“Ada komunikasi yang sedang berlangsung dengan beberapa negara dan mediator untuk menghidupkan kembali negosiasi ini. Kami siap melanjutkan upaya tersebut, tetapi yang lebih penting adalah melihat kemauan nyata dari pihak pendudukan untuk menghentikan agresi,” kata Hayya.
“Kenyataannya menunjukkan bahwa Netanyahu yang menghambat proses ini,” tambahnya.
Netanyahu, dalam kunjungannya ke Gaza pada Selasa (19/11/2024), menyatakan bahwa Hamas tidak akan lagi menguasai wilayah tersebut setelah perang berakhir, dan Israel telah menghancurkan kemampuan militer kelompok tersebut. Netanyahu juga menegaskan bahwa Israel belum menyerah dalam upaya menemukan 101 sandera yang masih diyakini berada di Gaza dan menawarkan hadiah US$5 juta untuk pengembalian setiap sandera.
Hamas menginginkan kesepakatan yang mengakhiri perang, membebaskan sandera Israel dan asing yang ditahan di Gaza, serta tahanan Palestina yang dipenjara oleh Israel.
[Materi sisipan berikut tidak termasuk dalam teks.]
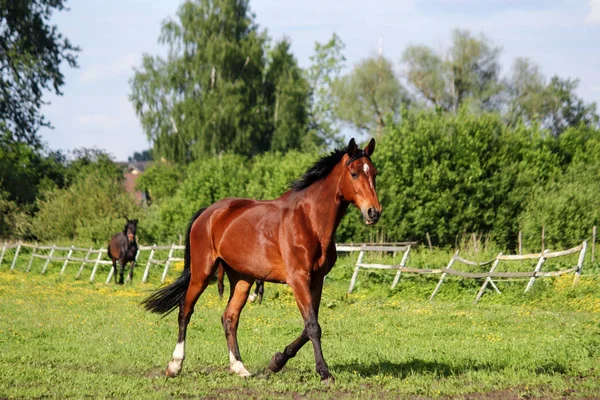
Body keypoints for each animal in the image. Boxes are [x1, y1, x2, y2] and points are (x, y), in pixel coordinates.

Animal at [143, 139, 382, 382]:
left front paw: (276, 362)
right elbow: (313, 326)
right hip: (202, 272)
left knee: (229, 317)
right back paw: (175, 366)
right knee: (185, 310)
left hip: (242, 278)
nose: (374, 212)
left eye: (374, 172)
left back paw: (239, 368)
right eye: (353, 173)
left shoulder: (316, 281)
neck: (309, 221)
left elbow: (309, 326)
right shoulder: (298, 280)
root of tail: (207, 213)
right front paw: (324, 372)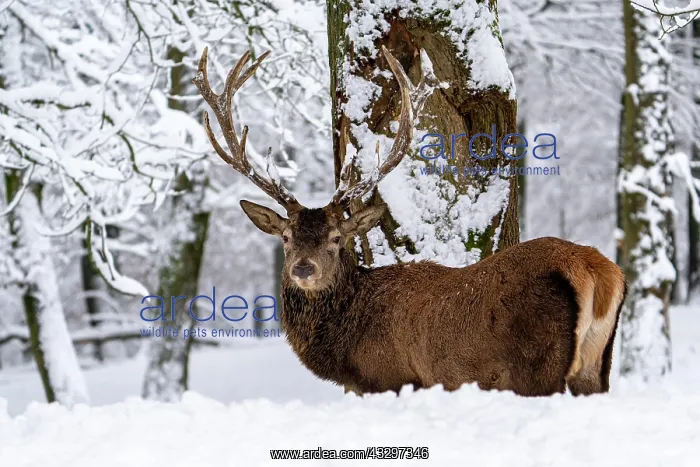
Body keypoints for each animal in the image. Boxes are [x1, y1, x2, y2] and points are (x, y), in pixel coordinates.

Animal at [192, 45, 627, 397]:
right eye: (285, 236)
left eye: (336, 237)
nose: (303, 268)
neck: (346, 345)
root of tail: (597, 270)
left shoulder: (391, 378)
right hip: (595, 368)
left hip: (537, 365)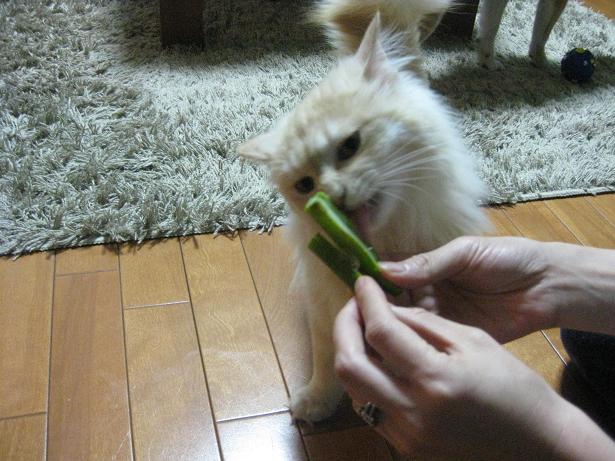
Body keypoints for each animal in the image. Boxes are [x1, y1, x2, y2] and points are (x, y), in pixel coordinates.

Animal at [237, 4, 490, 423]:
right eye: (304, 185)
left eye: (350, 146)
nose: (332, 198)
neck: (383, 241)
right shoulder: (322, 303)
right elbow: (325, 360)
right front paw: (318, 400)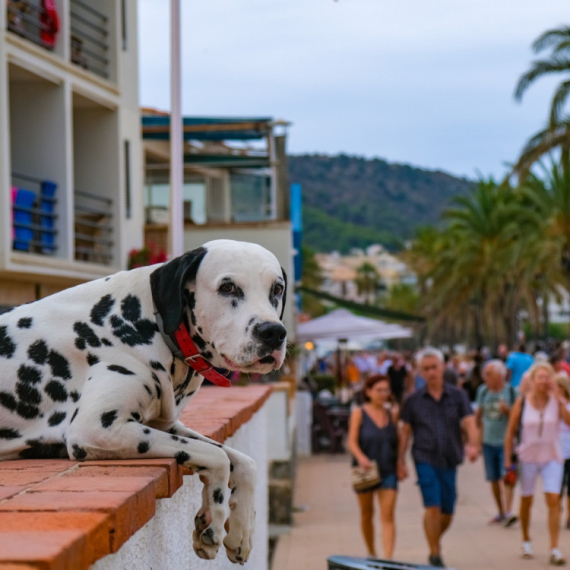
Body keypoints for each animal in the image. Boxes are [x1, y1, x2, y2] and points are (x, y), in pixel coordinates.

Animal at [0, 237, 286, 560]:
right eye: (228, 287)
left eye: (277, 289)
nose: (273, 332)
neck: (148, 322)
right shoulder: (97, 429)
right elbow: (218, 457)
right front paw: (213, 521)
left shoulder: (163, 424)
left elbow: (243, 461)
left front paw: (240, 532)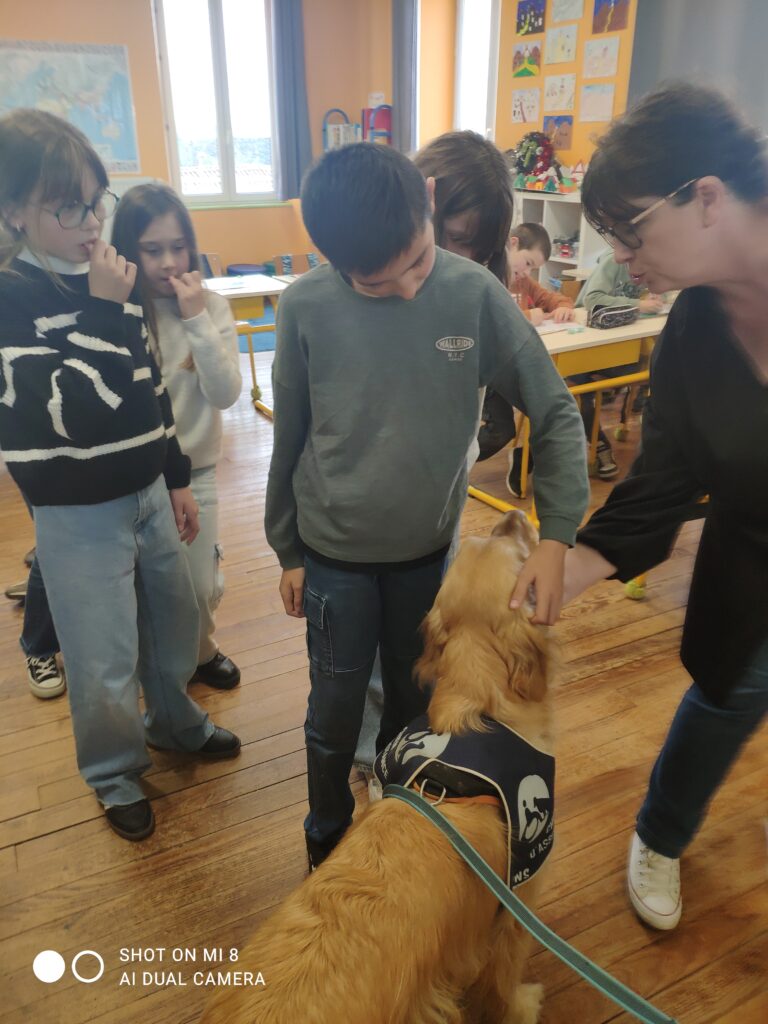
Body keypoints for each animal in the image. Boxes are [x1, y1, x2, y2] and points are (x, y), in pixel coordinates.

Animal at [201, 511, 554, 1024]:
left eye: (482, 540)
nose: (511, 515)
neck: (473, 709)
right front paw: (524, 1004)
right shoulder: (518, 899)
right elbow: (504, 983)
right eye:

Sementara itu, Netanyahu menegaskan bahwa perang hanya akan berakhir jika Hamas benar-benar diberantas.
Qatar, mediator utama gencatan senjata bersama Mesir, menyatakan telah memberi tahu Hamas dan Israel bahwa mereka akan menghentikan upaya mediasi jika kedua pihak yang bertikai tidak menunjukkan “kemauan dan keseriusan” untuk mencapai kesepakatan. Al-Ansari menyebutkan bahwa kantor Hamas dibentuk untuk memfasilitasi upaya mediasi guna mengakhiri perang di Gaza.
Hayya menambahkan bahwa Hamas menyambut proposal Mesir agar mereka membentuk komite administratif bersama dengan Fatah, kelompok rival yang dipimpin Presiden Mahmoud Abbas, untuk mengelola Gaza. Namun, kesepakatan final belum tercapai. Israel menolak peran apa pun bagi Hamas dalam pemerintahan Gaza pasca-perang dan juga tidak mempercayai Otoritas Palestina pimpinan Abbas untuk mengambil alih kendali wilayah tersebut.